Why the Forecast for Supply Chain Planning has been Only Partly Cloudy
Cloud-based supply chain planning is gaining traction. Each year more users opt for cloud-based systems and there is a lot of support in the analyst community. But cloud-based supply chain planning has not proliferated nearly as fast as many have predicted and “public cloud” (versus “private cloud”) implementations are still a small minority, leaving a lot of head scratching about why cloud hasn’t been as widely adopted as some expected.
I have a theory as to why we are seeing some market skepticism about supply chain planning in the cloud, and it hinges on the distinction between Systems of Record versus Systems of Engagement.
Systems of Record (SORs) are operational systems designed to manage business processes such as finance, HR, order processing and product life cycle management. They primarily handle internal data. Supply chain management is a system of record. These are core mission-critical applications, and companies are reluctant to part ways with their on-premises operation—executing and managing the processes, vaulting the master data, and capturing and archiving the data generated during the transactions.
Moreover larger planning applications that deal with large amounts of data, advanced analytics and optimization place huge demands on computing, database and data extraction resources. For instance, imagine trying to run a stock exchange on a public cloud rather than on dedicated servers. As Geoffrey Moore of Crossing the Chasm fame explains, “Traditional mission-critical systems of record applications will probably remain in legacy form on premise for many years, rather as mainframe computers have remained part of every larger organization’s IT landscape since they were first forecast to be replaced thirty-five years ago when the PC and later the Unix server arrived on the scene.”

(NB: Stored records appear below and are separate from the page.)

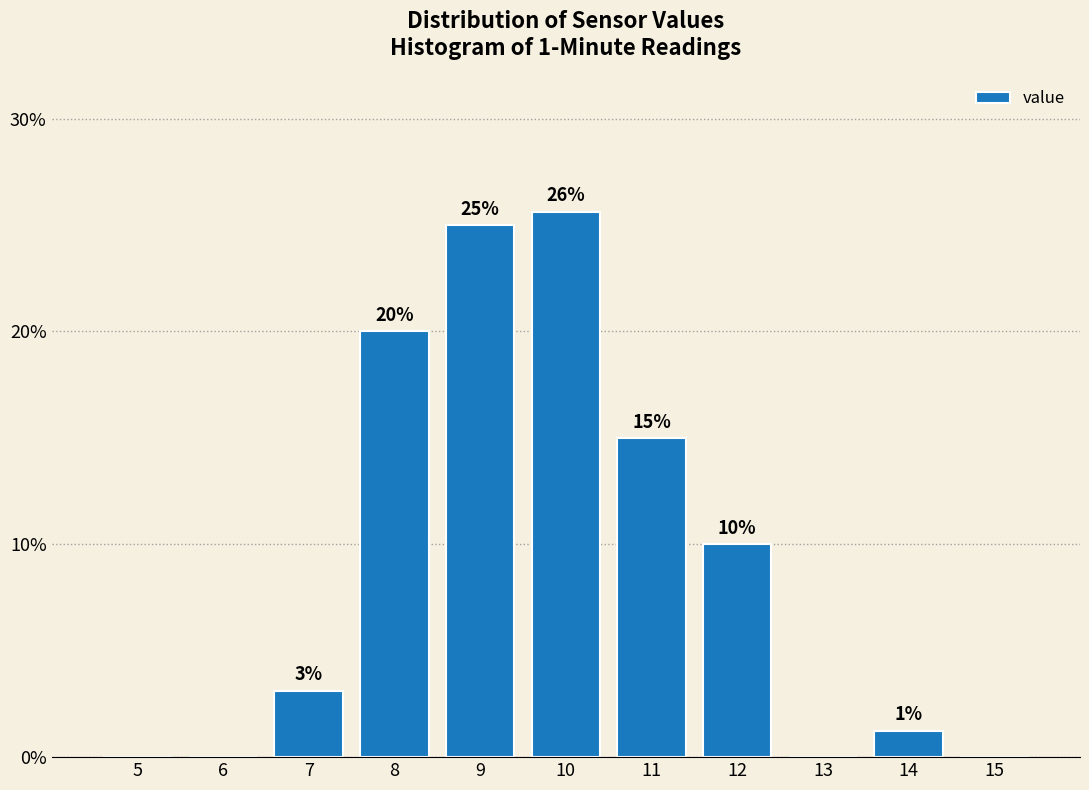

What is the maximum value shown in the chart?

25.6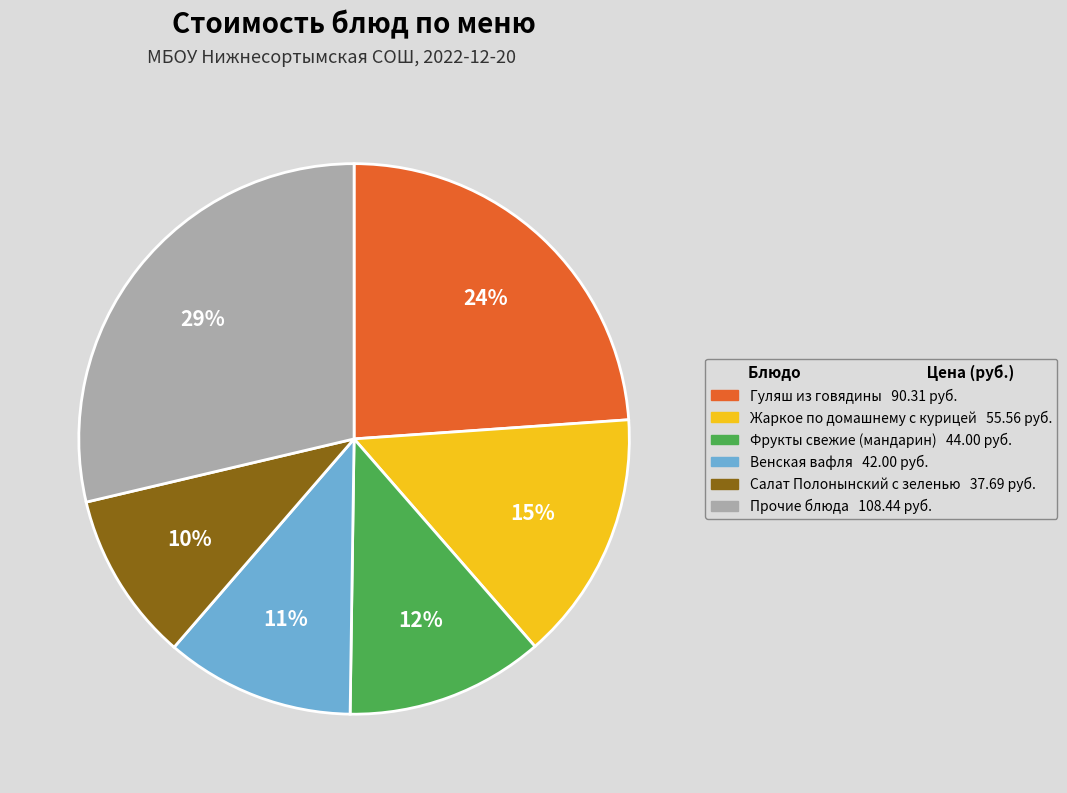

To the nearest percent, what is the difference between the largest and smallest slice percentages?

19%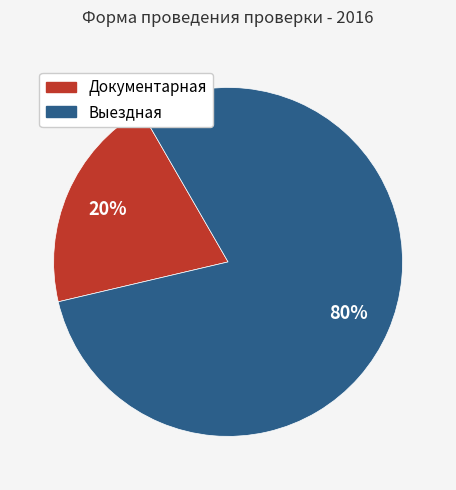

Combined, do Документарная and Выездная account for over 50%?

Yes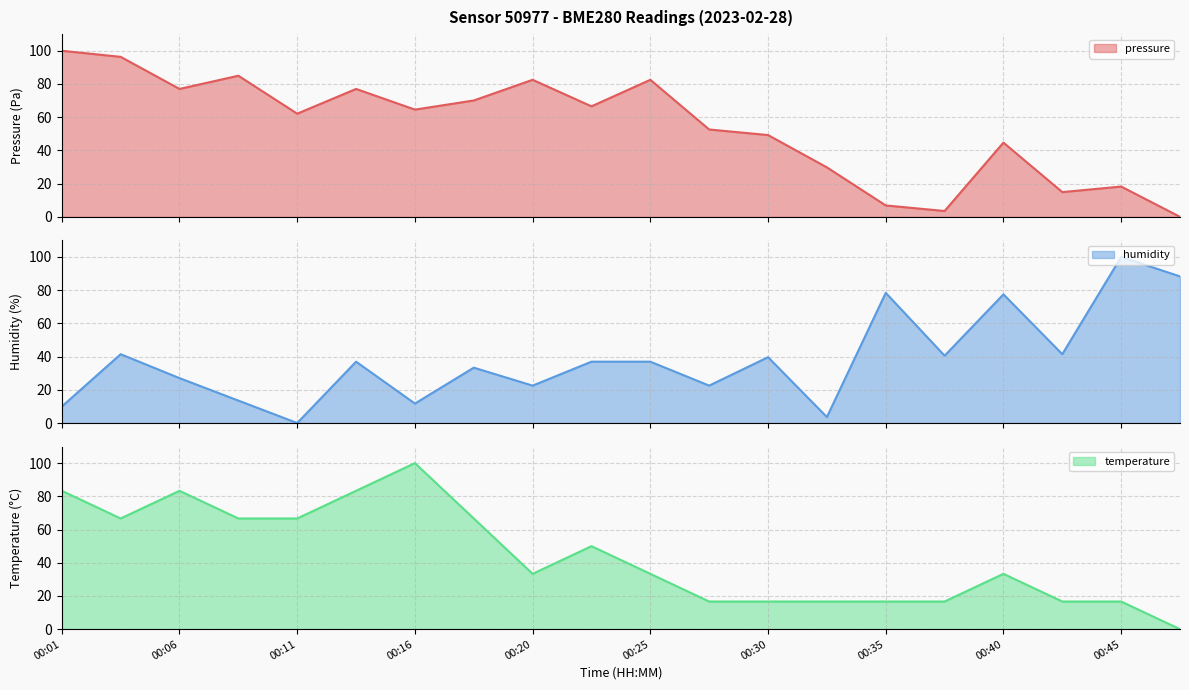

Where is the first local minimum for temperature?

00:03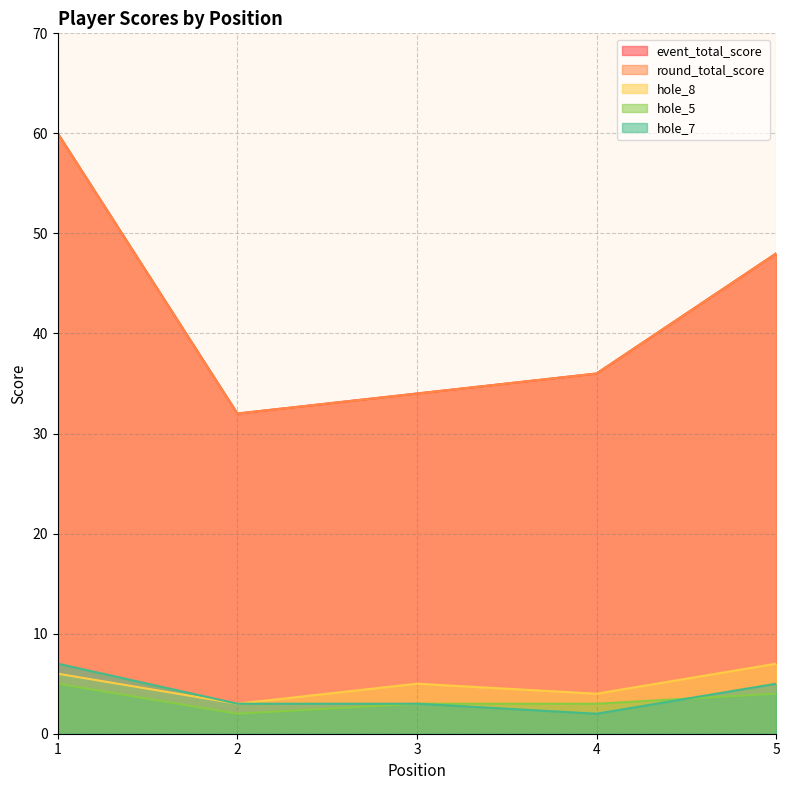

Which series has the largest total across all categories?

event_total_score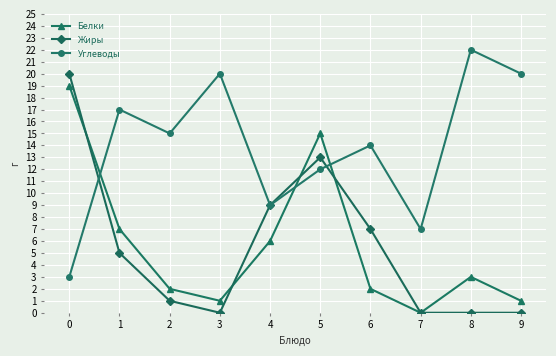

What are all the series names shown in the legend?

Белки, Жиры, Углеводы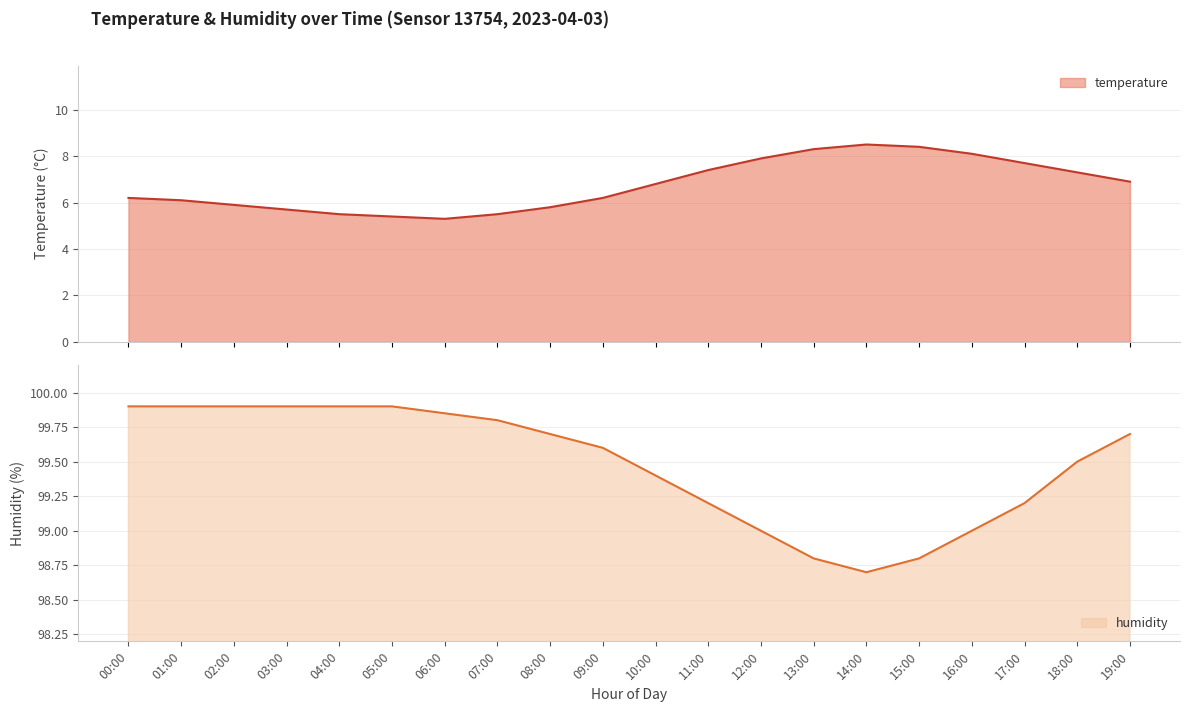

What is the label of the 8th point from the left?

07:00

Systems of Engagement (SOEs) are systems that depend on collaboration, gathering and orchestrating information outside the enterprise. “Here enterprises are looking to empower their tactical and practical business users to make more consequential decisions during critical moments of engagement,” Moore says.
Functions such as demand and supply collaboration that pull in external data are SOEs that are naturals for the cloud. Demand or supply-side sensing require capturing signals from customers, supply chain partners or other enterprises across the value chain. So for on-premise versus cloud-based architecture, there is a natural distinction between SORs and SOEs. SOEs are particularly well suited to the cloud. SORs, not as much.
On the plus side, cloud-based software is initially cheaper and gets continuously upgraded. It offers SOEs the elasticity and flexibility to scale to a large number of users, often geographically disparate. And there may be more flexibility to alter course by business requirements and improve the user and customer experience.
Issues to be considered with a cloud-based approach can be particularly applicable to the types of larger SOR applications I described above. Gartner says users are finding that cloud solutions require similar amounts of training and cost to support business models and target workflows. “Merely moving capabilities into the cloud doesn’t translate into cost savings or business and customer benefits. In some cases, doing so actually increases cost and process complexity,” Gartner says in Lessons Learned from Cloud in Manufacturing Industries. Other issues to consider:
Data stewardship – “How will the SaaS [Software as a Service] vendor secure this data? How will it use this data? If you decide to switch to another vendor or bring the application on-premises, how much of the data will the vendor hand over and in what format?” Gartner asks.
Difficulty switching among competing cloud providers – “The problem is that when you buy cloud software, you’re going to be stuck with it for a long time, according to R “Ray” Wang, principal analyst at Constellation Research, Inc. in Cloud-Computing Promises Fall Short (The Wall Street Journal, October 2015).
Scalability and performance may be another issue for more powerful optimization and analytics (such as processing millions of SKU/Locations in a few hours) requirements. Gartner also asks, “Will a new release impact performance of the application that wasn’t anticipated or able to be tested before it was moved into production?”
Lora Cecere, founder and CEO of Supply Chain Insights said in a post at supplychainshaman.com, “Cloud solutions are being hyped today, but avoid the temptation to buy cloud for the sake of cloud.” Gartner suggests firms identify a business case for cloud that considers the costs, benefits, risks, and timelines.
And I would add, focus on SOEs before SORs.